The Department of Education pointed to Biden extending the temporary pause in federal student payments as “much needed relief” to borrowers when asked about the impact of high inflation on borrowers.

The ministry is committed to helping borrowers when payments resume.

“As payments resume, the Department will work to ensure that no borrower is forced into making a payment they cannot afford by helping borrowers enroll in repayment plans. income-oriented or take advantage of other options to deal with their financial difficulties,” a spokesperson said. .

While cash-strapped borrowers or those with certain government careers may be able to enroll in forgiveness or repayment programs, those who do not will face another barrier to price increase.
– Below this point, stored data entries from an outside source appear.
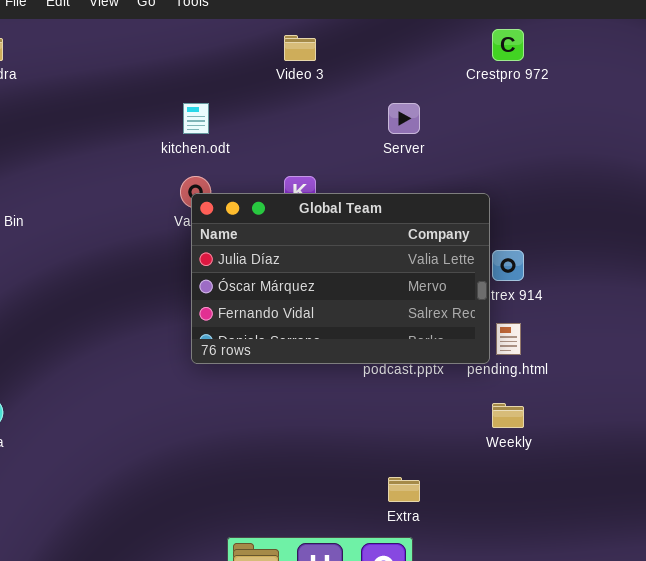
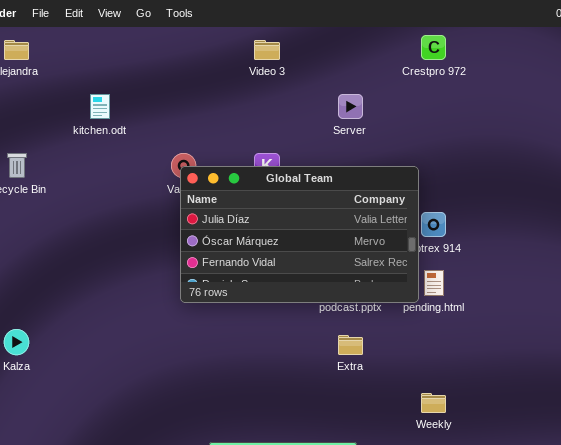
kitchen.odt: [183,103,209,134] -> [90,94,110,119], moved
Weekly: [492,403,524,428] -> [421,393,446,413], moved
Extra: [388,477,420,502] -> [338,335,363,355], moved

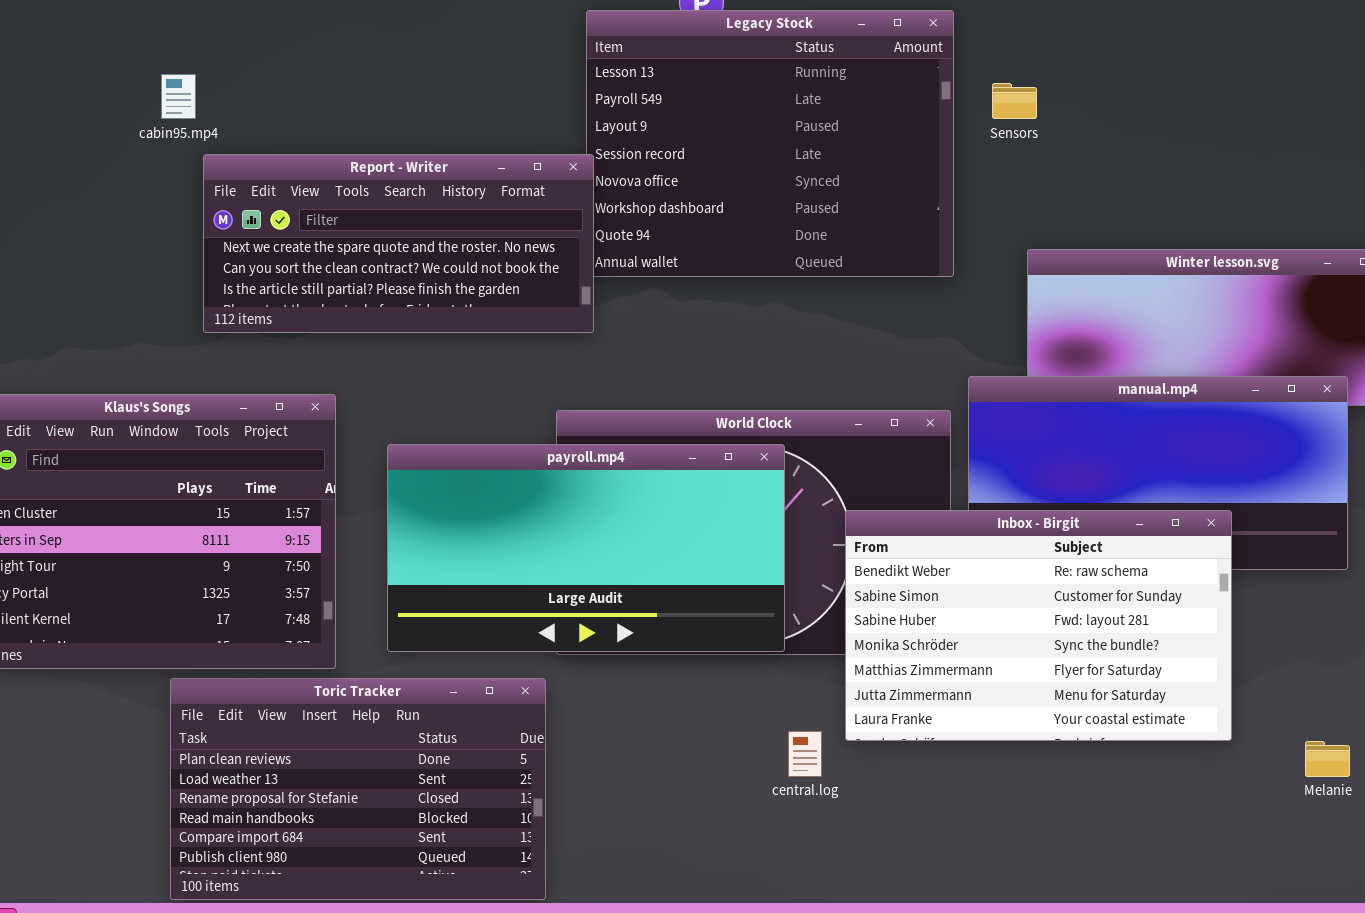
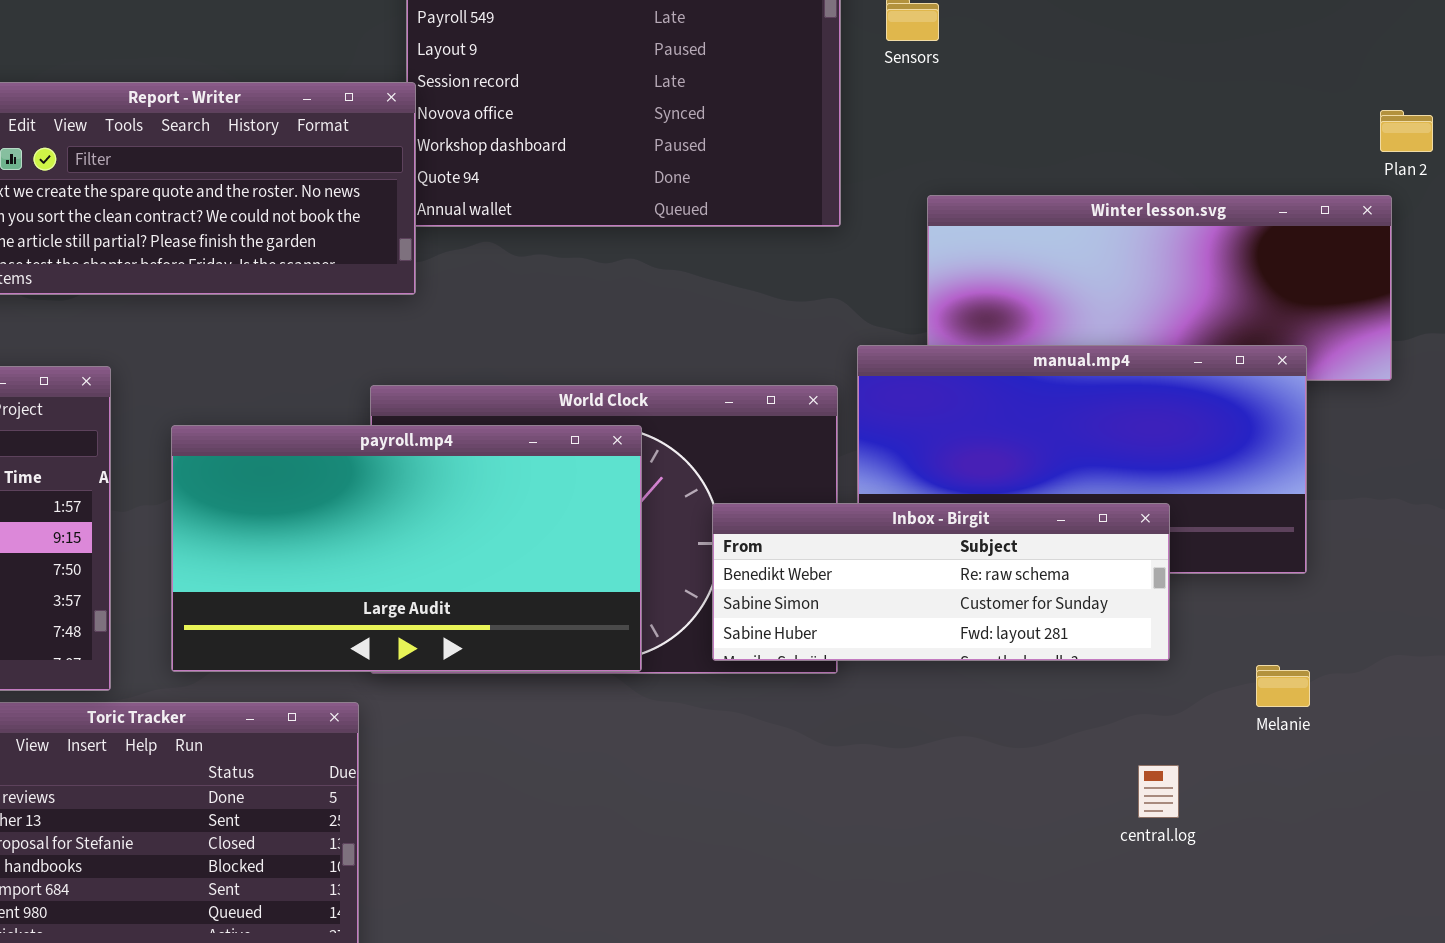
Inbox - Birgit: [845,510,1232,741] -> [712,503,1170,661], resized
central.log: [788,731,822,777] -> [1138,765,1179,818], moved
Melanie: [1305,741,1350,777] -> [1256,665,1310,707], moved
A White House official, asked about rising inflation and its impact on borrowers, pointed to Biden’s plan to cut prices by cracking down on meat processors and leading the biggest release of reserves of oil in history.

“The president knows the kind of pressure that can put on working families, which is why he’s using every tool at his disposal to drive down those prices,” the official told The Hill.

Even so, these efforts could take months or even years to bring prices down and only in certain sectors of the economy. Economists say Biden has little direct ability to untangle the tangle of supply chain issues, hiring challenges and pandemic hurdles that are driving up inflation.

The Federal Reserve is also set to start raising interest rates to calm inflation as early as March. But even lower inflation would still leave borrowers cash-strapped in the face of high prices.

Natalia Abrams, president and founder of the Student Debt Crisis Center, argued that acting to forgive student loans is how the president can help Americans get through high inflation.

“One of the best ways to bring prices down for families and for borrowers is to cancel student debt and beyond that, to continue the pause until we are really out of this pandemic,” said she declared.